* [EXERCISE BRIEF]
Every line of the records below that has the word "lines" should be copied.

(Stored data)
**********

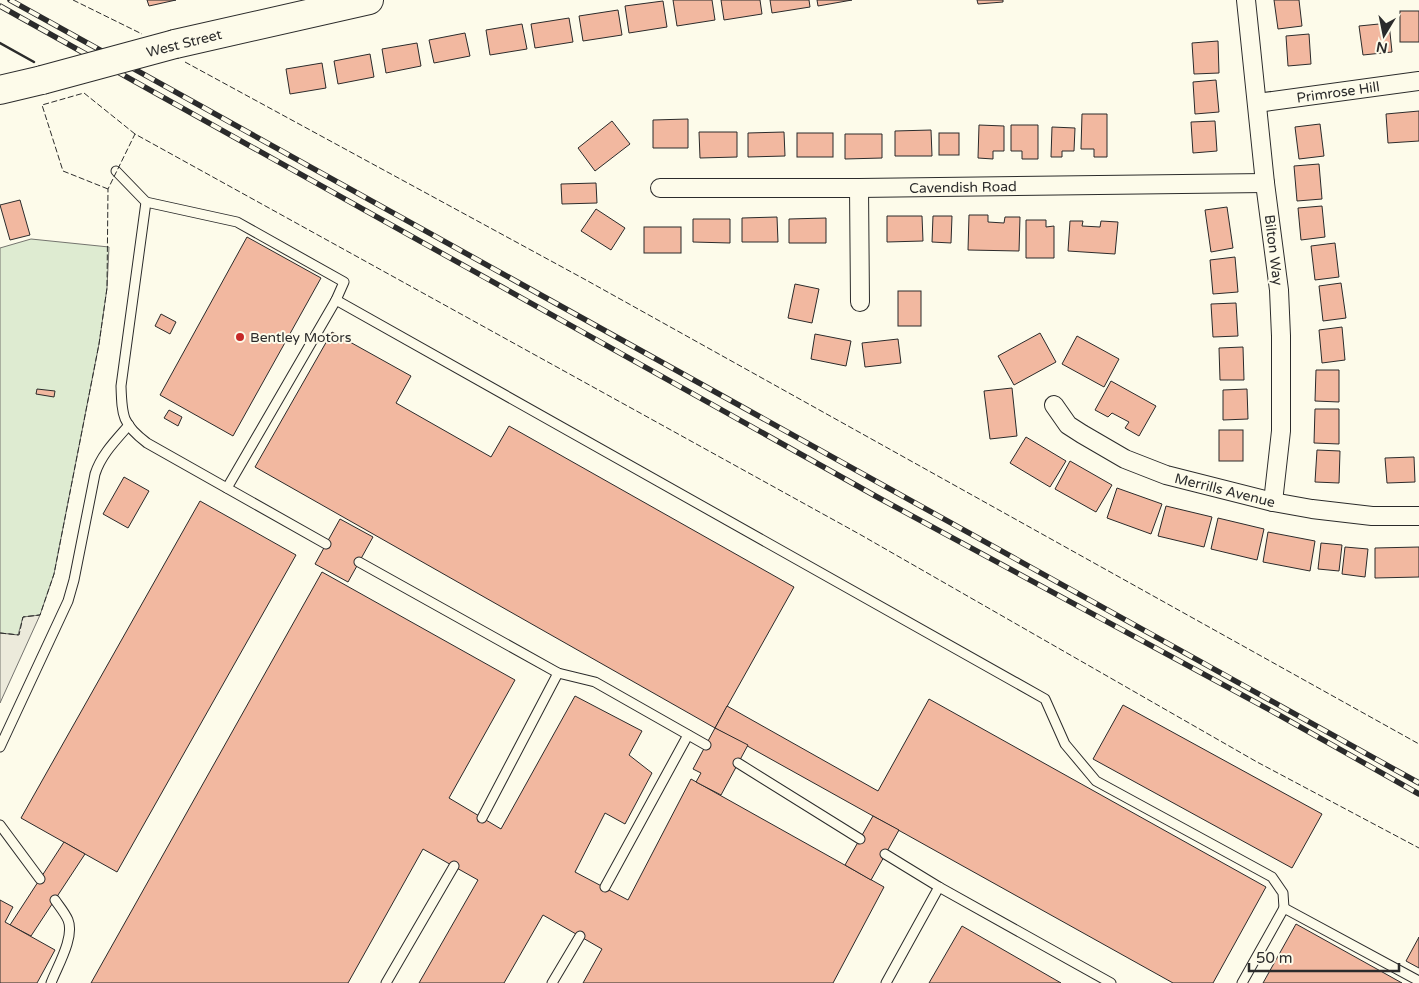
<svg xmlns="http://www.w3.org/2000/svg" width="1419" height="983" font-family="'Varela Round',sans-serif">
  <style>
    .green { fill: #deebd1; stroke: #74746e }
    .parking { fill: #eceadb; stroke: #74746e }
    .building { fill: #f2b8a0; stroke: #2b2b2b }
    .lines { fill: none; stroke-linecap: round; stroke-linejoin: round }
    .service-casing { stroke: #2b2b2b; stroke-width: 11 }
    .minor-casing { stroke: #2b2b2b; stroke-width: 20 }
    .primary-casing { stroke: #2b2b2b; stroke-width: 30 }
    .service { stroke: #fdfbea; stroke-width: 9 }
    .minor { stroke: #fdfbea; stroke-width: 18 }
    .primary { stroke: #fdfbea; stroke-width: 28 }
    .rail-casing { stroke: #2b2b2b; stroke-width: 5.5 }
    .rail { stroke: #fdfbea; stroke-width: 4; stroke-dasharray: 11; stroke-linecap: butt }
    .primary-bridge-casing { stroke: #2b2b2b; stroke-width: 30; stroke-linecap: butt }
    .primary-bridge { stroke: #fdfbea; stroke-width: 28 }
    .fence { stroke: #2b2b2b; stroke-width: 1; stroke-dasharray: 6 2.5; stroke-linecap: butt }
    .wall { stroke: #2b2b2b; stroke-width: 2.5 }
    .poi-dot { fill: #c62828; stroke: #fdfbea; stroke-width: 2 }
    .labels { text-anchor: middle; stroke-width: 4; stroke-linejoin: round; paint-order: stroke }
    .street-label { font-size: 14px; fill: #2b2b2b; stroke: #fdfbea }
    .poi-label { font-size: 14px; fill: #2b2b2b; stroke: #fdfbea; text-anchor: start }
  </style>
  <rect width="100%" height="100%" fill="#fdfbea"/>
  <polygon class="green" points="31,239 109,247 107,288 99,344 54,574 40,615 23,617 19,635 0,633 0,248"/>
  <polygon class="parking" points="40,615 0,703 0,633 18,635 23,617"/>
  <g class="building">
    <polygon points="147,0 176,0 149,6"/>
    <polygon points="673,0 712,0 715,20 677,26"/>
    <polygon points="721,0 760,0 762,14 724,20"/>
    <polygon points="770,0 809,0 810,7 772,13"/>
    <polygon points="817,0 852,0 818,6"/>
    <polygon points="977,0 1003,0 1003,2 978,4"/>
    <polygon points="1274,0 1299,0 1302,26 1278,29"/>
    <polygon points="663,1 667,27 629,33 625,6"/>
    <polygon points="618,10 622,35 583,41 579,16"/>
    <rect x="1400" y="11" width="19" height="31"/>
    <polygon points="569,18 573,42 535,48 531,24"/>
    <polygon points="1389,23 1392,52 1363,55 1359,26"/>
    <polygon points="522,24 527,49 490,55 486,30"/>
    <polygon points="465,33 470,56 434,63 429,40"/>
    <polygon points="1309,34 1311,64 1288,66 1286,36"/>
    <polygon points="1218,41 1219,73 1194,74 1192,43"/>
    <polygon points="417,43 421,66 386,73 382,49"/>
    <polygon points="370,54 374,77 338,84 334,61"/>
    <polygon points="322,63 326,88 290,94 286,69"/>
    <polygon points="1216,80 1219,112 1195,114 1193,82"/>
    <polygon points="1419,111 1419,141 1388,143 1386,114"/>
    <polygon points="1082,114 1107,114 1107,157 1094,157 1094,149 1081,149"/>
    <polygon points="688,119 688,148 653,148 653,120"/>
    <polygon points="612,121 630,144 595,171 578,148"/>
    <polygon points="1215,121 1217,151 1193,153 1191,122"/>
    <polygon points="1320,124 1324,156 1299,159 1295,127"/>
    <polygon points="979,125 1004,126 1004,151 993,151 993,159 978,158"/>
    <polygon points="1011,125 1038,125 1038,159 1022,159 1022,151 1011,151"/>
    <polygon points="1052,127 1075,128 1074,151 1062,151 1062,157 1051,157"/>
    <polygon points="931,130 932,156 895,156 895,131"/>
    <polygon points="699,132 737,132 737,157 700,158"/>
    <polygon points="784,132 785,156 748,157 748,133"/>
    <rect x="797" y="133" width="36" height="24"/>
    <rect x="939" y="133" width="20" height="22"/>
    <polygon points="845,134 882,134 882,158 845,159"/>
    <polygon points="1319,164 1322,199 1297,201 1294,166"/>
    <polygon points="596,183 597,203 562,204 561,184"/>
    <polygon points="20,200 30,235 10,240 0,205"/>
    <polygon points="1322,206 1325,237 1301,240 1298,208"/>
    <polygon points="1227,207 1233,248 1211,252 1205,210"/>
    <polygon points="596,209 625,228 611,250 581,231"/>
    <polygon points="969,215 988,215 988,222 1004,223 1005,217 1020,217 1019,251 968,250"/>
    <polygon points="887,216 922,216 923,241 887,242"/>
    <polygon points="933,216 952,216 951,243 932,242"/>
    <polygon points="777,217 778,242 742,242 742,218"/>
    <polygon points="826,218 826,243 789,243 789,219"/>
    <polygon points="693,219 730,219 730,243 693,242"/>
    <polygon points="1026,220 1046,220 1046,227 1054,226 1054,258 1026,258"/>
    <polygon points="1070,221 1083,221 1082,226 1100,227 1101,221 1118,222 1115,254 1068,251"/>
    <rect x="644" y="227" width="37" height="26"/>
    <polygon points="247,237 321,278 233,436 160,395"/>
    <polygon points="1335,243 1339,277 1315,280 1311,246"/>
    <polygon points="1235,257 1238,292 1213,294 1210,260"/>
    <polygon points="1341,283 1346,318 1323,321 1319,286"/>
    <polygon points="795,284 819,289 812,323 788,318"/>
    <rect x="898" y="291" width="23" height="35"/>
    <polygon points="1236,303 1238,336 1213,337 1211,304"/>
    <polygon points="161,314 176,322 170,334 155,326"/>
    <polygon points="1342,327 1345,360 1322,363 1319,330"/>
    <polygon points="332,332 411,376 396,403 491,457 509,426 794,587 715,728 255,467"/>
    <polygon points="1040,333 1056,362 1014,385 998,356"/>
    <polygon points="815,334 851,341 846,366 811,359"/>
    <polygon points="1077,336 1119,359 1104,387 1062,364"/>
    <polygon points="898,339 901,363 865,367 862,343"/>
    <polygon points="1243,347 1244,380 1220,380 1219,348"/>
    <polygon points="1316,370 1339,370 1339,402 1315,401"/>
    <polygon points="1111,381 1156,406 1139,436 1125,428 1129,422 1112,413 1108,417 1095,410"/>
    <polygon points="1012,388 1017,436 990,439 984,391"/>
    <polygon points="37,389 55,391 54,397 36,394"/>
    <polygon points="1247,389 1248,419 1223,420 1223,390"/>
    <polygon points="1315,409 1339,409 1339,444 1314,443"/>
    <polygon points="169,410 182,417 178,426 164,418"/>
    <rect x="1219" y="430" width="24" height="31"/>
    <polygon points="1026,437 1066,461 1050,487 1010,463"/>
    <polygon points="1317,450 1340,451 1339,483 1315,482"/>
    <polygon points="1414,457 1415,482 1387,483 1385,458"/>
    <polygon points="1070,461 1112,485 1096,512 1055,489"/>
    <polygon points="124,477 149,491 128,528 103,514"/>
    <polygon points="1117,488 1162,504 1151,534 1107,518"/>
    <polygon points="200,501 296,555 117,872 21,818"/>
    <polygon points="1166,506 1212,517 1204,547 1158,536"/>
    <polygon points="1218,518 1264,529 1257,560 1211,549"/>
    <polygon points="340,519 373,537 348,582 315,564"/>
    <polygon points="1268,532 1315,541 1310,571 1263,562"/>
    <polygon points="1321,543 1342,545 1339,571 1318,569"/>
    <polygon points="1345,547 1368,549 1365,577 1342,574"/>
    <polygon points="1419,547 1419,577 1375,578 1375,548"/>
    <polygon points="322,572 515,680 449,798 501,829 575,696 642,731 629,755 652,773 625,824 605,813 575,872 628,900 691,779 884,887 833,983 583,983 602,949 543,915 504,983 419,983 478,880 423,849 348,983 91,983"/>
    <polygon points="929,699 1266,887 1213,983 1173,983 715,728 727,706 878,791"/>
    <polygon points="1123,705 1322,814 1292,868 1093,759"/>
    <polygon points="715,728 748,745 721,795 696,782 701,773 693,769"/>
    <polygon points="873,816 899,830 871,880 845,865"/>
    <polygon points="64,842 85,854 31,936 10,925"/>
    <polygon points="0,900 13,907 5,922 55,950 37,983 0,983"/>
    <polygon points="1296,924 1402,983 1263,983"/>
    <polygon points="962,926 1061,983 929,983"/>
    <polygon points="1419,937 1419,968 1406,961"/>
  </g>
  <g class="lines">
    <g class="service-casing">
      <g id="service">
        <path d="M116 171 146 202 121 386C122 416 122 424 147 443L326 544"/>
        <polyline points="146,202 237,222 344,282 336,300"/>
        <polyline points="227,488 336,300 1045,699 1065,744 1096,781 1272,877 1283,893 1284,908"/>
        <polyline points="359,562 558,673 595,682 706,745"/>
        <path d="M0 747 68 601 74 580 95 474C101 455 115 441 129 425"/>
        <polyline points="738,763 860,839"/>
        <polyline points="482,818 558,673"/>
        <polyline points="0,825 40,879"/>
        <polyline points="885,854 939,887 1111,983"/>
        <polyline points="605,887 688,735"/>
        <path d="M51 983C57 967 75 937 68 920 65 913 59 906 55 900"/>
        <polyline points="386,983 454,866"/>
        <polyline points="552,983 580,936"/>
        <polyline points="886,983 939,887"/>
        <polyline points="1242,983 1284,908 1419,981"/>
      </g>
    </g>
    <g class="minor-casing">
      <g id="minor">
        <polyline points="1246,0 1265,183 1279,290 1281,336 1281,431 1273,502"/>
        <polyline points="1257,103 1419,81"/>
        <polyline points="660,188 859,188 1265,183"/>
        <polyline points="859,188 860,302"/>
        <polyline points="1054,405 1068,425 1082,434 1125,459 1166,475 1273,502 1312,509 1372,516 1419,516"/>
      </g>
    </g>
    <g class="primary-casing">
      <g id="primary">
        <polyline points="175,44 369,0"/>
        <polyline points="0,90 42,80"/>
      </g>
    </g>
    <use href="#service" class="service"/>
    <use href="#minor" class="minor"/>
    <use href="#primary" class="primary"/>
    <g class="rail-casing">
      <g id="rail">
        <polyline points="10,0 1419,783"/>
        <polyline points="0,6 879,498 1279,715 1419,794"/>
      </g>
    </g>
    <use href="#rail" class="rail"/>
    <g class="primary-bridge-casing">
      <polyline id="primary-bridge" points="42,80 175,44"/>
    </g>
    <use href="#primary-bridge" class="primary-bridge"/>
    <g class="fence">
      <polyline points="73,0 142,34"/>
      <polyline points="185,62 586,280 1419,744"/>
      <polyline points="108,189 63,171 42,105 84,93 135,134"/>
      <polyline points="0,633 19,635 23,617 40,615 54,574 99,344 107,288 108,189 135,134 861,535 1257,762 1419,848"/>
    </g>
    <polyline class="wall" points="0,43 34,62"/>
  </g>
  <circle class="poi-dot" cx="240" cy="337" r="5"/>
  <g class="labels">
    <g class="street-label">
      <text transform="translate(184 43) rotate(-14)" y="5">West Street</text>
      <text transform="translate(1338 92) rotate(-8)" y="5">Primrose Hill</text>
      <text transform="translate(963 187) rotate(-1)" y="5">Cavendish Road</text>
      <text transform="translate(1274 250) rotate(83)" y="5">Bilton Way</text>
      <text transform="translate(1225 490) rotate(14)" y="5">Merrills Avenue</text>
    </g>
    <g class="poi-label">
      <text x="250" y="342">Bentley Motors</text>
    </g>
  </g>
  <g transform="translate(1384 35) rotate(190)" stroke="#fdfbea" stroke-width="4" paint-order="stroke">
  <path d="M0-4L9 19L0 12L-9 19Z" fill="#2b2b2b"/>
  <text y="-8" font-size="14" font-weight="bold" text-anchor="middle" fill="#2b2b2b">N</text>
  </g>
  <path d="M1249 963v8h150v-8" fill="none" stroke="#2b2b2b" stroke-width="2.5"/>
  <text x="1256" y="963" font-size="15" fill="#2b2b2b" stroke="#fdfbea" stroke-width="4" paint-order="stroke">50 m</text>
</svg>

**********

* [WRITTEN RESPONSE]
    .lines { fill: none; stroke-linecap: round; stroke-linejoin: round }
  <g class="lines">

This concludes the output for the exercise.